§ Dataset records

+ + + +

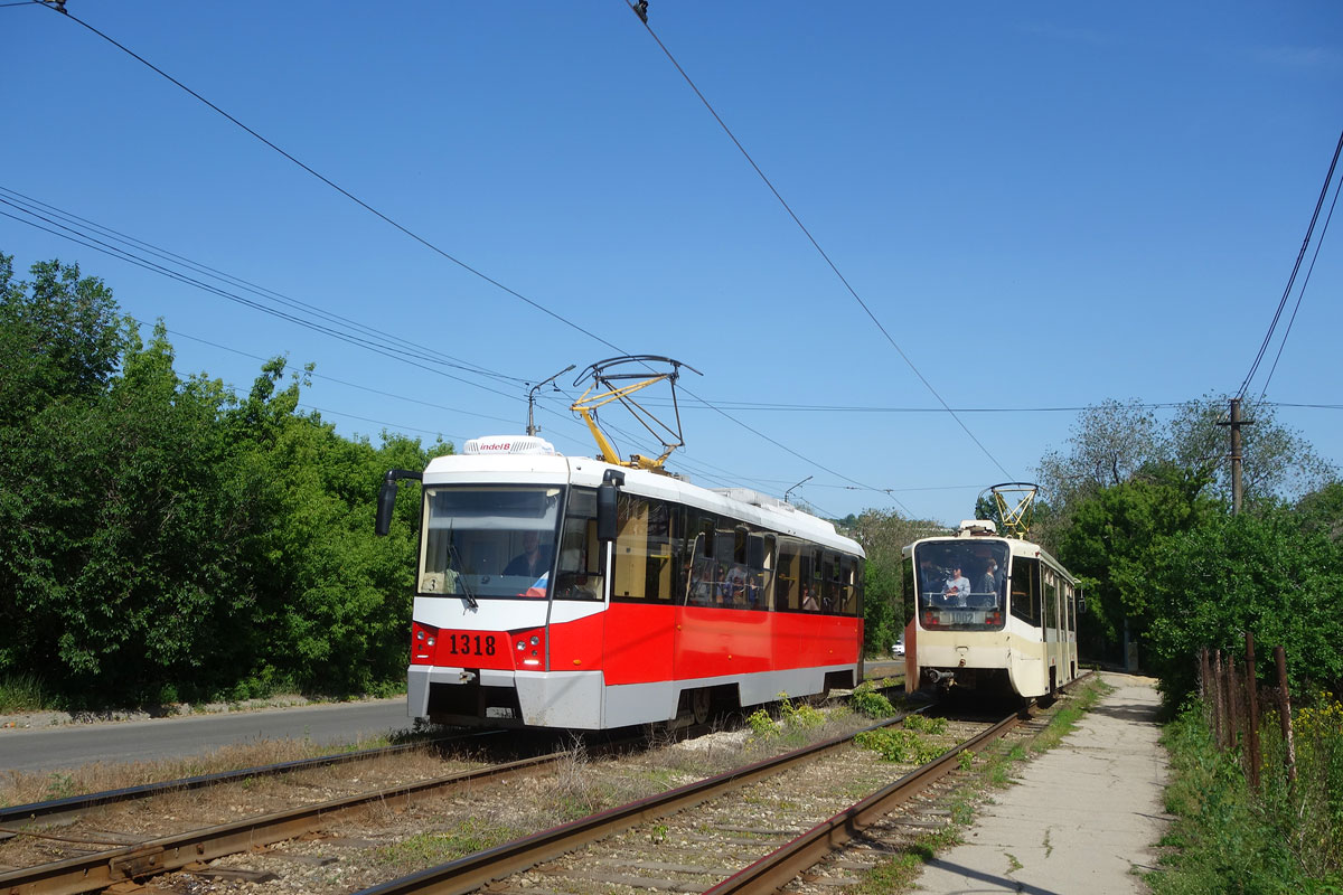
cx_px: 672
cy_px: 448
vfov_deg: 41.1
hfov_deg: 58.7
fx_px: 1194
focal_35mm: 32
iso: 125
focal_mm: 11.89
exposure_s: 1/500
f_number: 6.3
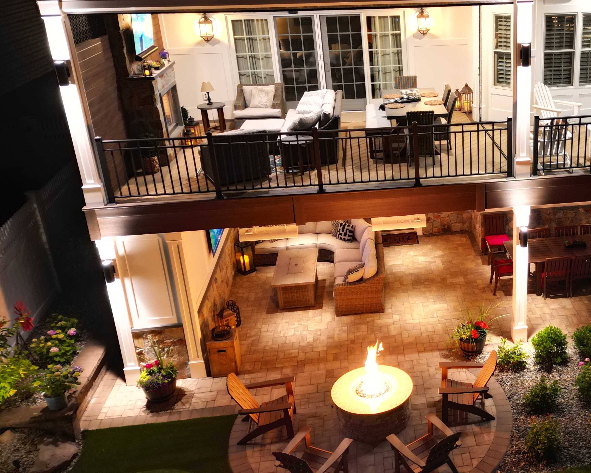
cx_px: 470
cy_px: 219
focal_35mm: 40
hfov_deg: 43.7
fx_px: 700
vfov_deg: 37.3
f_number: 1.7
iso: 680
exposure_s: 1/15
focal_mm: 6.72
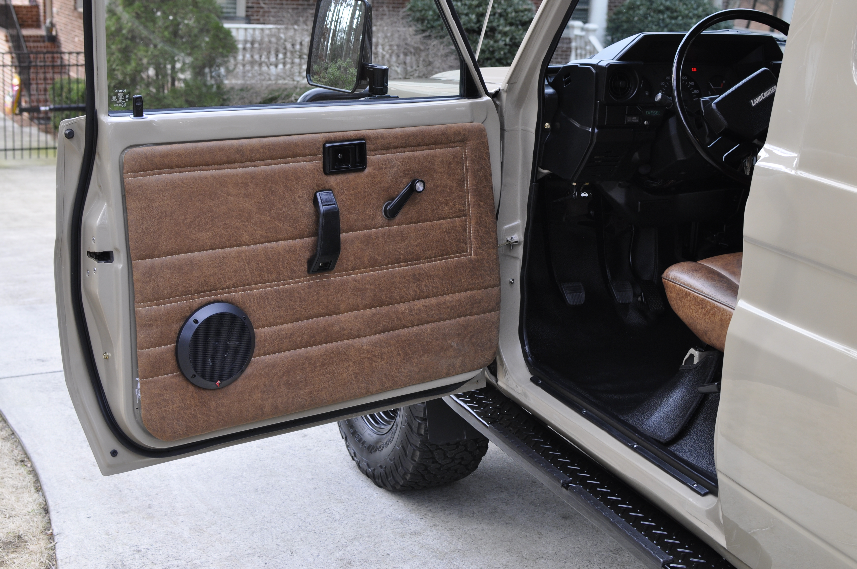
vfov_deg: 25.7
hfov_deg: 37.9
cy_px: 284
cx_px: 428
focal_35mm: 52
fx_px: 1248
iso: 400
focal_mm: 35
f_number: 5
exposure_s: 1/100
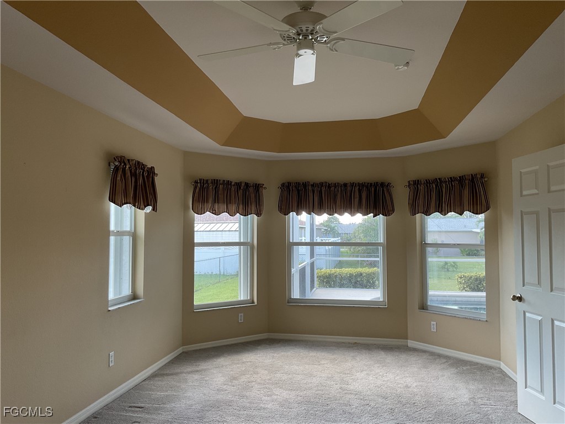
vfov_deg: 48.2
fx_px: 473
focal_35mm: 29
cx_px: 282
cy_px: 212
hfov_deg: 61.7
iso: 50
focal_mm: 3
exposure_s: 1/120
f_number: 1.8
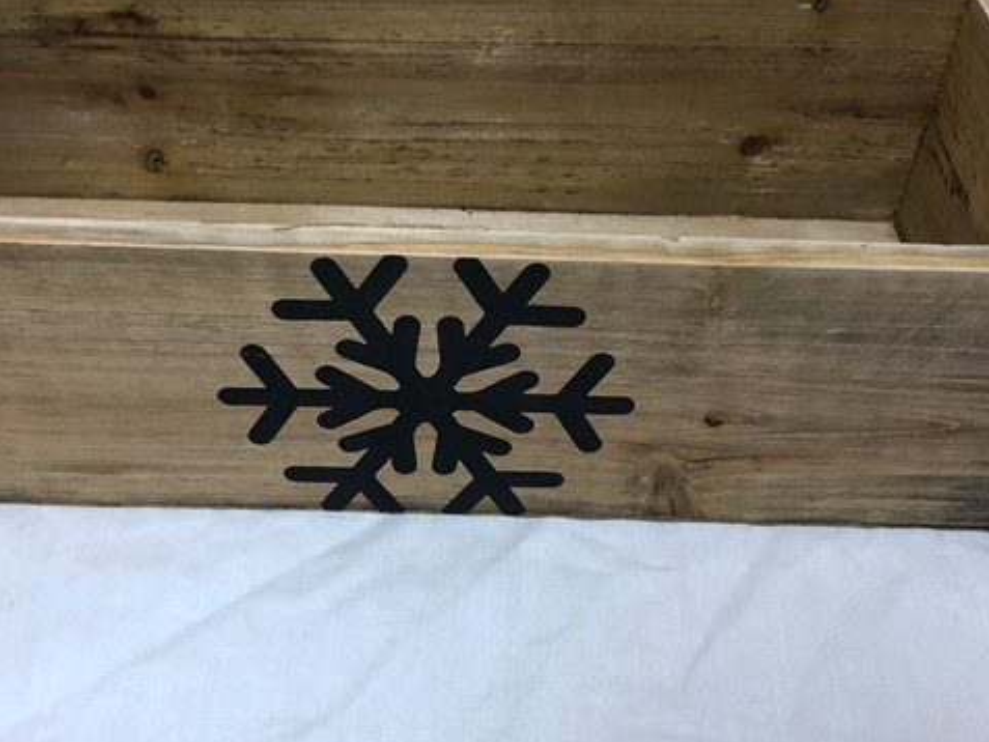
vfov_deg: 32.7
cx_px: 444
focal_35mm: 44
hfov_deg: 42.9
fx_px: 1257
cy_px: 264
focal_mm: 3.99
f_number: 1.8
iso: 64
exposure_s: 1/15
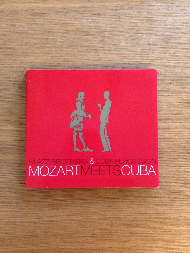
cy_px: 126
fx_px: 242
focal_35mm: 33
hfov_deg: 42.9
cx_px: 95
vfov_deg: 55.4
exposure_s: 1/15
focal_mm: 4.12
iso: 800
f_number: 2.4
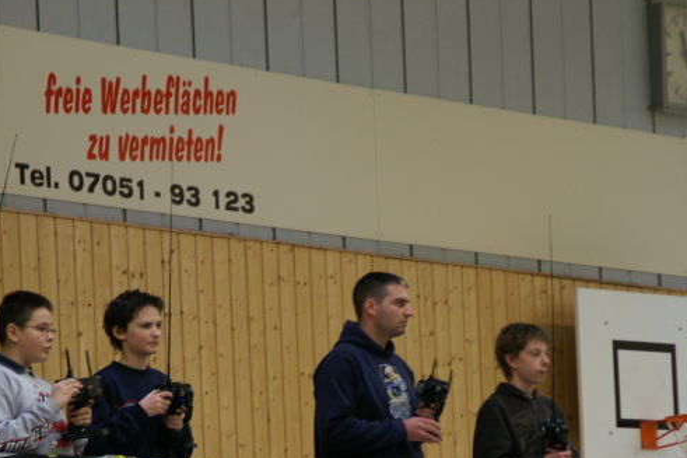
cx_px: 239
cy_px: 366
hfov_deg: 7.0
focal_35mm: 293
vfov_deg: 4.7
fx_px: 5589
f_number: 5.6
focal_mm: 120
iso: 400
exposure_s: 1/20
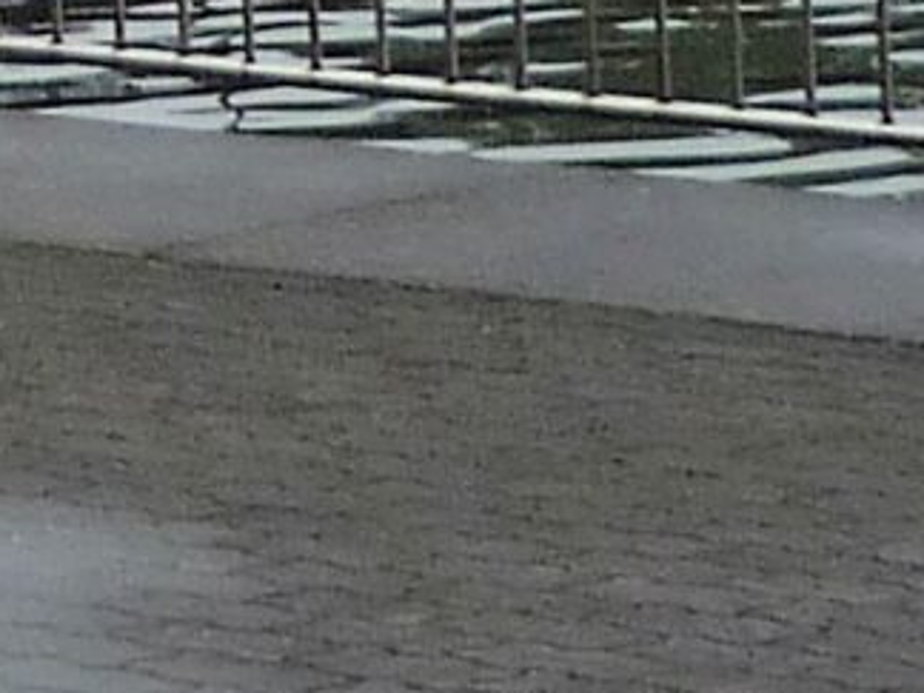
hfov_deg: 7.2
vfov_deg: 5.3
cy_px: -1661
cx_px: -1107
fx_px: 6967
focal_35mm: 261
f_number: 2.8
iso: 100
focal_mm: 5.5
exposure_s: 1/640
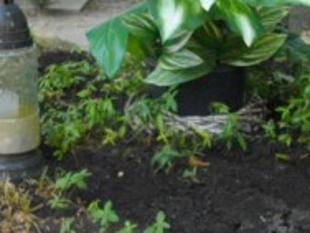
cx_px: 157
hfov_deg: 18.0
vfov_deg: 13.6
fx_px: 976
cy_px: 78
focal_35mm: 109
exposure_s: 1/125
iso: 200
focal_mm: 5.7
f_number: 2.9
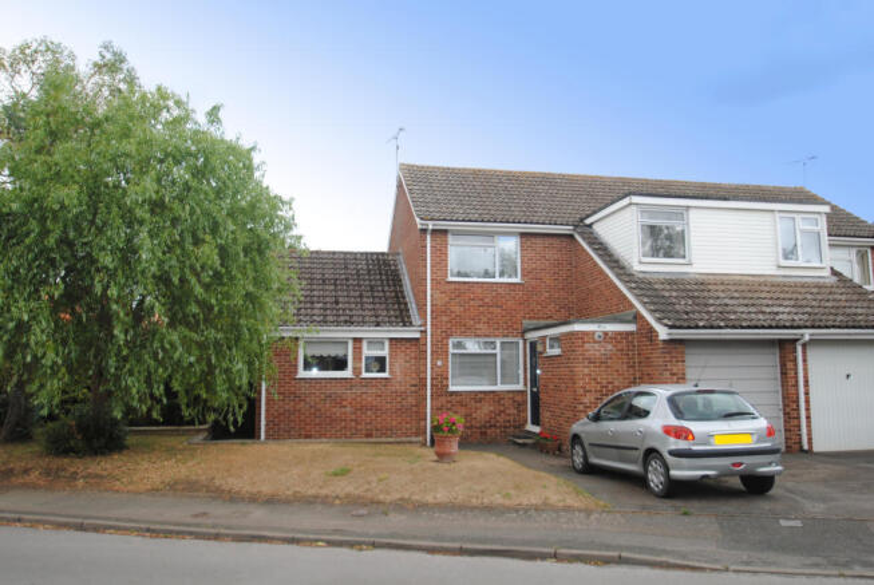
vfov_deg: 48.0
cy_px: 292
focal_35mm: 27
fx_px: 656
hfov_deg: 67.3
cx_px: 437
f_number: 4.5
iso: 100
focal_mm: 18
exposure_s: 1/200
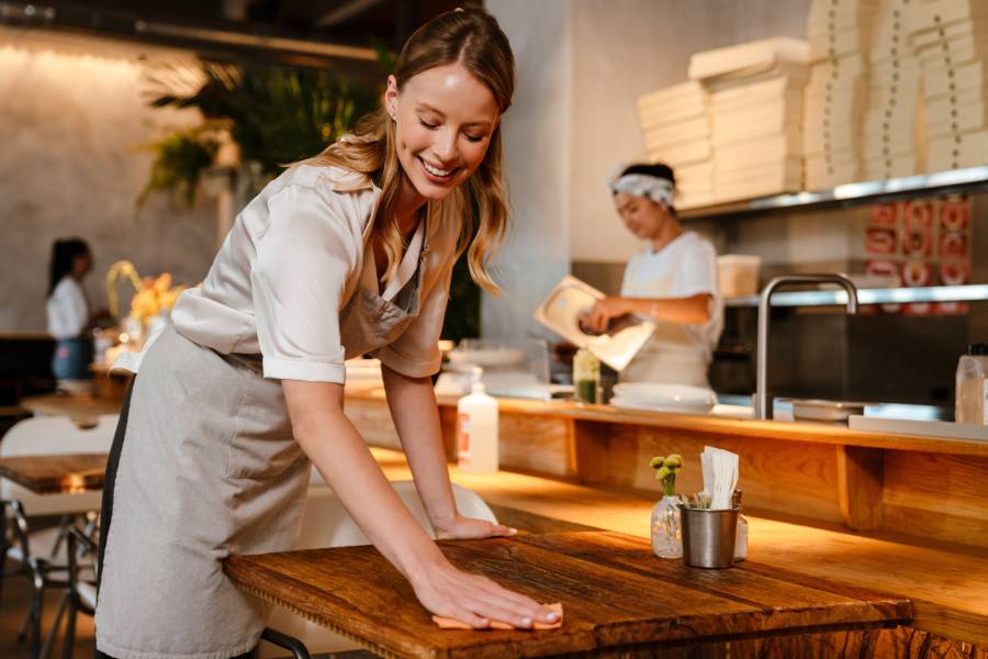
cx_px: 494
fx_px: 1400
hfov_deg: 38.9
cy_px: 330
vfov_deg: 26.5
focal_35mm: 51
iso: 1000
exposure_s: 1/125
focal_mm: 51
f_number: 2.8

+ + + +

§ TASK BRIEF
Which lines run from the one containing "focal_35mm: 293" to the end of the data above? Set down those lines exactly, and only those, without any pictures.

§ EXERCISE ANSWER
focal_35mm: 293
vfov_deg: 4.7
fx_px: 5589
f_number: 5.6
focal_mm: 120
iso: 400
exposure_s: 1/20
hfov_deg: 7.2
vfov_deg: 5.3
cy_px: -1661
cx_px: -1107
fx_px: 6967
focal_35mm: 261
f_number: 2.8
iso: 100
focal_mm: 5.5
exposure_s: 1/640
cx_px: 157
hfov_deg: 18.0
vfov_deg: 13.6
fx_px: 976
cy_px: 78
focal_35mm: 109
exposure_s: 1/125
iso: 200
focal_mm: 5.7
f_number: 2.9
vfov_deg: 48.0
cy_px: 292
focal_35mm: 27
fx_px: 656
hfov_deg: 67.3
cx_px: 437
f_number: 4.5
iso: 100
focal_mm: 18
exposure_s: 1/200
cx_px: 494
fx_px: 1400
hfov_deg: 38.9
cy_px: 330
vfov_deg: 26.5
focal_35mm: 51
iso: 1000
exposure_s: 1/125
focal_mm: 51
f_number: 2.8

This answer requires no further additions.